Kyah Altiere has made advocacy an important part of her life since the time she was prescribed toxic levels of her anti-seizure medication. This is when she became an advocate for herself, which transitioned into her being an advocate for the epilepsy community.
“It wasn’t easy to accept that I would have seizures. But facts are facts. I was in control of my attitude – how I was going to respond. My involvement with the Epilepsy Foundation became more meaningful,” says Kyah.
Her response included traveling to Georgia to attend a HOPE (Helping Other People with Epilepsy) training, and becoming a constant presence at our annual Epilepsy Advocacy Day at the Capitol in Saint Paul.
“While I receive my prescribed medications as written, I advocated for people who didn’t. That bill passed. Another example, I advocated for the 3-month (vs 6-month) waiting period for people with epilepsy who don’t have their license. That bill passed too.”
Playing a role in Step Therapy Reform and the change in Minnesota driving laws for people with epilepsy shows her public advocacy. Neither bill directly impacted Kyah’s life, but she understands that her voice is important for helping others.
This mindset is something Kyah finds useful in her daily life as she goes to doctor appointments, the pharmacy, and the office she works at.
“I am an active participant in my medical appointments by asking questions if I don’t understand. I try not to make assumptions, and use resources that are available. For example, at the pharmacy, I look at the prescription bottle/label before leaving to make sure everything is correct and ask the Pharmacists questions,” says Kyah.
At work, Kyah takes steps to keep herself safe for when she has a seizure. Kyah has intractable epilepsy, meaning medication manages her seizures but does not stop them. She knows there’s going to be a next one, and makes sure to plan for it.
“Regularly, I review my seizure protocol plan with my supervisor at work. I requested and received medical amendments to office equipment – armrests from my office chair. They provide stability when I have seizures, all of them have occurred in that chair.”

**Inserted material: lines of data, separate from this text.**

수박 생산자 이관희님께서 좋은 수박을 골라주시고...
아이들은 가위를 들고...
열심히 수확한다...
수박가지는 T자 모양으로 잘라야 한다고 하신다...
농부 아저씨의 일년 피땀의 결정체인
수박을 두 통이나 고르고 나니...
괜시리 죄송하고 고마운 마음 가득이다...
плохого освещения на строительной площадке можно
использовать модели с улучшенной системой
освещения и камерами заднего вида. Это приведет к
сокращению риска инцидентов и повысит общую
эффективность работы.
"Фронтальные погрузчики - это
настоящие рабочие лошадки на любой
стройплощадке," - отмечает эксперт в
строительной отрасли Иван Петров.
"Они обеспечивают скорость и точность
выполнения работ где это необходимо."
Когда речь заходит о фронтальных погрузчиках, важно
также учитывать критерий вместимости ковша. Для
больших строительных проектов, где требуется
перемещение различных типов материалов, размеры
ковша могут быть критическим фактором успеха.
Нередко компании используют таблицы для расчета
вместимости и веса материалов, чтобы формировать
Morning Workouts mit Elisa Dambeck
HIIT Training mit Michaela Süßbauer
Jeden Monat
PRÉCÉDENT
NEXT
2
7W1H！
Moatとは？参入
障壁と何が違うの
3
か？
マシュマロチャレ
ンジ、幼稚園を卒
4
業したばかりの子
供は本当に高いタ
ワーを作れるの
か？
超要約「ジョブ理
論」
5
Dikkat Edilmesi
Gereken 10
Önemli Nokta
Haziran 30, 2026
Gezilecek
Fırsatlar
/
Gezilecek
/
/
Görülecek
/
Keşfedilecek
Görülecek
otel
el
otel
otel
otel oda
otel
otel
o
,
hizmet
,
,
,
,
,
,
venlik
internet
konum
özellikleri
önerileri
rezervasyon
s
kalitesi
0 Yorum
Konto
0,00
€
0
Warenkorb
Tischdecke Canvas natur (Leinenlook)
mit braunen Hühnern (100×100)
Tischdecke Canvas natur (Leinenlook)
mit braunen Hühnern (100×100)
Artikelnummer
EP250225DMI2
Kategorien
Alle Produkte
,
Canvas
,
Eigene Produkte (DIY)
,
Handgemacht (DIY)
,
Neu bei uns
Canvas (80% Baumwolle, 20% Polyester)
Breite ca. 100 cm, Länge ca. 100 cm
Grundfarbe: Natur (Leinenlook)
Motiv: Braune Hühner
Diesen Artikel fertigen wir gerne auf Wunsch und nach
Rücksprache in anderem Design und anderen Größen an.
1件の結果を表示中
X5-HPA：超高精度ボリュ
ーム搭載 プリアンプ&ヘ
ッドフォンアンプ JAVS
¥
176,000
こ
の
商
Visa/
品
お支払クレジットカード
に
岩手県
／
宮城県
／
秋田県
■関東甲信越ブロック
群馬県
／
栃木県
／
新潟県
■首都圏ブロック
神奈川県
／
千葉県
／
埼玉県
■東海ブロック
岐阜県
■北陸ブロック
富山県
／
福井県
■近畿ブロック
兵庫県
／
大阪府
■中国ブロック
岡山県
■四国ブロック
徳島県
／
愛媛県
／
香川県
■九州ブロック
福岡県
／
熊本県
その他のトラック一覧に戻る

Kyah’s advice to others is get involved. Get involved in your own medical care to make sure you understand what’s happening. And get involved in public policy work like the annual Advocacy Day at the Capitol.
“GO! Meet others living with epilepsy. I was terrified my first time. It’s okay. Get to know your lawmakers and experience the environment where they work. There’s no pressure to share your story, your presence alone is power,” says Kyah.